Ask HN: Is ol good LAMP stack finally dead? - baybal2
I haven&#x27;t seen much job ads for PHP devs recently. Where did they all go? Did nodejs stack finally displaced PHP as the best way to do a quick and quirky backend?
======
nness
A good place to start is the Stackoverflow Developer Survey
([http://stackoverflow.com/research/developer-
survey-2016](http://stackoverflow.com/research/developer-survey-2016)). The
2016 results show PHP as the 5th most popular technology (25.9%) compared to
Node.js (17.2%). PHP has dropped and Node.js risen by 5%~ since the 2015
results.

However, their "most dreaded" list has LAMP at 68.7%. Being that nearly three
quarters of all people using a LAMP stack do not want to be doing so.
Conversely, Node.js is loved, with 59.6% of respondents who develop with it
wanting to continue to develop with it.

Whilst PHP represents 3x the volume of Node.js topics, Node.js topics has
risen 26.8% since last year, and PHP dropping 3.8%. Import to note though is
that whilst PHP declined, WordPress also increased 18.5%. MySQL's results
still fairs better than SQL Server.

The survey results note:

> The average developer regularly uses between 4 and 5 major programming
> languages, frameworks and technologies.

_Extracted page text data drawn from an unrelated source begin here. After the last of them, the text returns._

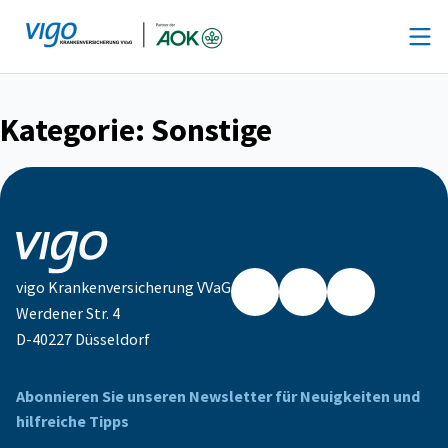
Zum
Inhalt
springen
Kategorie:
Sonstige
vigo Krankenversicherung VVaG
Werdener Str. 4
Facebook
Instagram
LinkedIn
D-40227 Düsseldorf
Abonnieren Sie unseren Newsletter für Neuigkeiten und
hilfreiche Tipps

The most common 2-technology
> combination is JavaScript & SQL. The most common 3-tech combination is
> JavaScript, PHP, and SQL.

I would argue that PHP is completely alive and kicking but people aren't
interested in it as much. Given the age of PHP compared to Node.js, and the
way trends work, I think it is far early to crown a new LAMP king.

------
sebg
You can find YC companies that use PHP by going to
[https://triplebyte.com/ycombinator-
startups](https://triplebyte.com/ycombinator-startups) and looking at PhP for
technologies used. (linking is broken, so I can't send you the actual link).
That said, when I do it, 19 show up that are _currently_ hiring. Given that YC
companies are a very small amount of total possible tech companies hiring, I
would say that LAMP is not dead.

------
smt88
I actually think something better is happening: it's possible to write
backends in a lot more languages. Go, Swift, Rust, and Elixir come to mind as
becoming usable for web backends in the last 5 years or so. People just seem
to write their backend in the language they like the best.

Then you have BaaS and things like Postgraphql that mean that writing a
backend by hand is becoming a thing of the past. Lots of good developments,
but not necessarily a "new PHP" that's replacing PHP.